CVE-2025-10910 is an authorization bypass vulnerability classified under CWE-639, impacting Govee's cloud platform and connected devices, specifically verified on the H6056 smart lamp running firmware version 1.08.13. The vulnerability arises from the device binding process, where the server-side API accepts device association requests using identifiers including "device", "sku", "type", and a client-computed "value". Critically, these identifiers are not cryptographically bound to a secret originating from the device itself, allowing an attacker to remotely bind an already online device to their own account without possessing any secret or authentication credentials. This flaw enables the attacker to gain full control over the device and remove it from the legitimate owner's account, effectively hijacking the device. The vulnerability requires no user interaction and can be exploited remotely over the network, making it highly accessible to attackers. Although confirmed on the H6056 model, the vendor acknowledges that other Govee cloud-connected devices may also be vulnerable, but cannot provide a definitive list. The vendor is addressing the issue through firmware updates and server-side fixes; however, devices that have reached end-of-life and no longer receive security support must be replaced to ensure protection. The CVSS 4.0 vector (AV:N/AC:L/AT:N/PR:N/UI:N/VC:H/VI:H/VA:H/SC:N/SI:N/SA:N) indicates a critical severity with network attack vector, no required privileges or user interaction, and high impact on confidentiality, integrity, and availability.

For European organizations, the impact of this vulnerability is significant, particularly for those deploying Govee smart devices in office environments, smart buildings, or employee homes where these devices are connected to corporate networks or used for automation. Unauthorized control over devices can lead to privacy violations, unauthorized surveillance, or disruption of device functionality. Attackers could remove devices from legitimate accounts, causing operational disruptions and potential loss of trust in smart infrastructure. In sectors such as healthcare, education, or government offices where smart devices may be used for environmental controls or monitoring, this could lead to safety risks or data leakage. The lack of authentication and ease of exploitation increases the likelihood of attacks, especially in environments with less stringent network segmentation or IoT security policies.

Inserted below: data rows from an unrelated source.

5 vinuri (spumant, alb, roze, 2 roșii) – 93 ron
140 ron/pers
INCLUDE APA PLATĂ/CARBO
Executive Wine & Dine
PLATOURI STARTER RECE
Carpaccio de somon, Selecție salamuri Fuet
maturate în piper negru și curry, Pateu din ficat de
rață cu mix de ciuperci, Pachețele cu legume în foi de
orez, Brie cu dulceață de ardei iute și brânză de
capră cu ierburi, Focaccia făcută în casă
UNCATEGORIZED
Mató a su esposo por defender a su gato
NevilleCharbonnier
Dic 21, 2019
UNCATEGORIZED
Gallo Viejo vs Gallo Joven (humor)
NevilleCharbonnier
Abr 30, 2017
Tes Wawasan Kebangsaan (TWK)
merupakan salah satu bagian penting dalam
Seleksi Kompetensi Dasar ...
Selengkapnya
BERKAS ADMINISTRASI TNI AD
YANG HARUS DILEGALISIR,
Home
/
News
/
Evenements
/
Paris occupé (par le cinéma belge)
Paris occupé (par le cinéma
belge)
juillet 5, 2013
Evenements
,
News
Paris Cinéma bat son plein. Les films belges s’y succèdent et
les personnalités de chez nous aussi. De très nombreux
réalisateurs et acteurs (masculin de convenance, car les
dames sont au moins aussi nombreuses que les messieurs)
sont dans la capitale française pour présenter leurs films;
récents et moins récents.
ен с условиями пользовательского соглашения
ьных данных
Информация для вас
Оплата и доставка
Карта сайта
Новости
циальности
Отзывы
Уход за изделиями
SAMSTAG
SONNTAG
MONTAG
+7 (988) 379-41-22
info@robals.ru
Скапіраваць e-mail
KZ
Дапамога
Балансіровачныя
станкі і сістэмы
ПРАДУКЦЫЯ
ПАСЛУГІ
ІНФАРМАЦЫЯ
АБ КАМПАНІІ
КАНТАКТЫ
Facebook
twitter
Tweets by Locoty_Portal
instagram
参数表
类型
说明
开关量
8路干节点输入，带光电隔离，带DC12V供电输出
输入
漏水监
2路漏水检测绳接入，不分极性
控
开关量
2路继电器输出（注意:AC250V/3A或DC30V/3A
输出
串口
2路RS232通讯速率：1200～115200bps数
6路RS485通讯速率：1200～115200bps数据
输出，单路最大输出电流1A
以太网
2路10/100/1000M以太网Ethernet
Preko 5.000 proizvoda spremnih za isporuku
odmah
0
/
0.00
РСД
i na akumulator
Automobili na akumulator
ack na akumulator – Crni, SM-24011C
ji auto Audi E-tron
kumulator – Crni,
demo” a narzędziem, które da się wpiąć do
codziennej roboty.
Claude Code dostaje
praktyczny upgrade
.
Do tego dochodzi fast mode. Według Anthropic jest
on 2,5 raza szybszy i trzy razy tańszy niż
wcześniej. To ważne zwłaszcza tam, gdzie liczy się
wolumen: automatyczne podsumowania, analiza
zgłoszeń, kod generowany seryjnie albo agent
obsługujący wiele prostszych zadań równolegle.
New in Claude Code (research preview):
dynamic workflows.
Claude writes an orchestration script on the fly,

Additionally, the inability to verify affected devices beyond the H6056 model complicates risk assessment and mitigation efforts, potentially exposing a broader range of devices to compromise.

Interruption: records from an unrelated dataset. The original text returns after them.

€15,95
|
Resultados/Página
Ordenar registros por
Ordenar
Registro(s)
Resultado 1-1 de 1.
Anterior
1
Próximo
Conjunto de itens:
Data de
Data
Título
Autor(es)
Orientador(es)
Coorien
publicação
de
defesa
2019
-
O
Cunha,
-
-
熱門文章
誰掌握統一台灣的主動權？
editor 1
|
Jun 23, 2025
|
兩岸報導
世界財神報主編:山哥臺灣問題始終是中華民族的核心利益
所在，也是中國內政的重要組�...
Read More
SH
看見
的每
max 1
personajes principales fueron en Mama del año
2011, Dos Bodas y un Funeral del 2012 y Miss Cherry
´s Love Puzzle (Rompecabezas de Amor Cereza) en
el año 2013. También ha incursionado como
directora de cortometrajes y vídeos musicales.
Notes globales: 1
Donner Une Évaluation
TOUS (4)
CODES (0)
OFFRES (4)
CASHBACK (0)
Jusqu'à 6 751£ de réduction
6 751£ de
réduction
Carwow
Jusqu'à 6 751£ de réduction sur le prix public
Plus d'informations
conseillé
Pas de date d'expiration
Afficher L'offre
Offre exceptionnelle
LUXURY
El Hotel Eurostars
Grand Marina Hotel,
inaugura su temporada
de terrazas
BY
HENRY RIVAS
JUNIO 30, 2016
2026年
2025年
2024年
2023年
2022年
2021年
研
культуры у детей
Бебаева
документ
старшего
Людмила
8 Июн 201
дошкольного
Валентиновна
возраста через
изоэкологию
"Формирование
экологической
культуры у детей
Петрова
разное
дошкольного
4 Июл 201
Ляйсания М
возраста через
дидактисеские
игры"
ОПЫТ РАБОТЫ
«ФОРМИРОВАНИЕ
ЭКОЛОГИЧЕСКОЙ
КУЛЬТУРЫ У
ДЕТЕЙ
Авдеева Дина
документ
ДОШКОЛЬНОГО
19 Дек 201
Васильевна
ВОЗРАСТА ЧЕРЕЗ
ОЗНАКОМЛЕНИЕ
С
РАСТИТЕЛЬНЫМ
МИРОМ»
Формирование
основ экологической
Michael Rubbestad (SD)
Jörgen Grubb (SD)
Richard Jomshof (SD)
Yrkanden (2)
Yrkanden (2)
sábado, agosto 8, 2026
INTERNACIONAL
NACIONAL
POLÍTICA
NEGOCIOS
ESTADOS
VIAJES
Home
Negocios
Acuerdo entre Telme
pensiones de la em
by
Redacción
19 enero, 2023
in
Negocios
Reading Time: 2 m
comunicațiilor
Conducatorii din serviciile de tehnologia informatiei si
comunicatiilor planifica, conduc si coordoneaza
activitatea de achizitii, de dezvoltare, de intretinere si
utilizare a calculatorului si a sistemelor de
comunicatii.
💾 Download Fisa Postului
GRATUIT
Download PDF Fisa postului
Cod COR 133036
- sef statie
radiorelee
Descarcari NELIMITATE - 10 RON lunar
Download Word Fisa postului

European organizations should immediately verify if they use Govee H6056 devices or other Govee cloud-connected products and identify firmware versions in use. They must apply the vendor's firmware updates as soon as they become available and ensure server-side patches are deployed by the vendor. For devices that have reached end-of-life and no longer receive security updates, organizations should plan for prompt replacement with newer, supported models. Network segmentation should be enforced to isolate IoT devices from critical infrastructure and sensitive data networks, reducing the attack surface. Monitoring device account bindings and unusual device ownership changes can help detect exploitation attempts. Implementing multi-factor authentication and additional verification steps for device binding on the cloud platform, if supported, can mitigate unauthorized binding risks. Organizations should also review and tighten access controls on cloud accounts managing IoT devices and educate users on the risks of unauthorized device control. Finally, maintaining an inventory of IoT devices and their firmware versions will aid in rapid response to emerging vulnerabilities.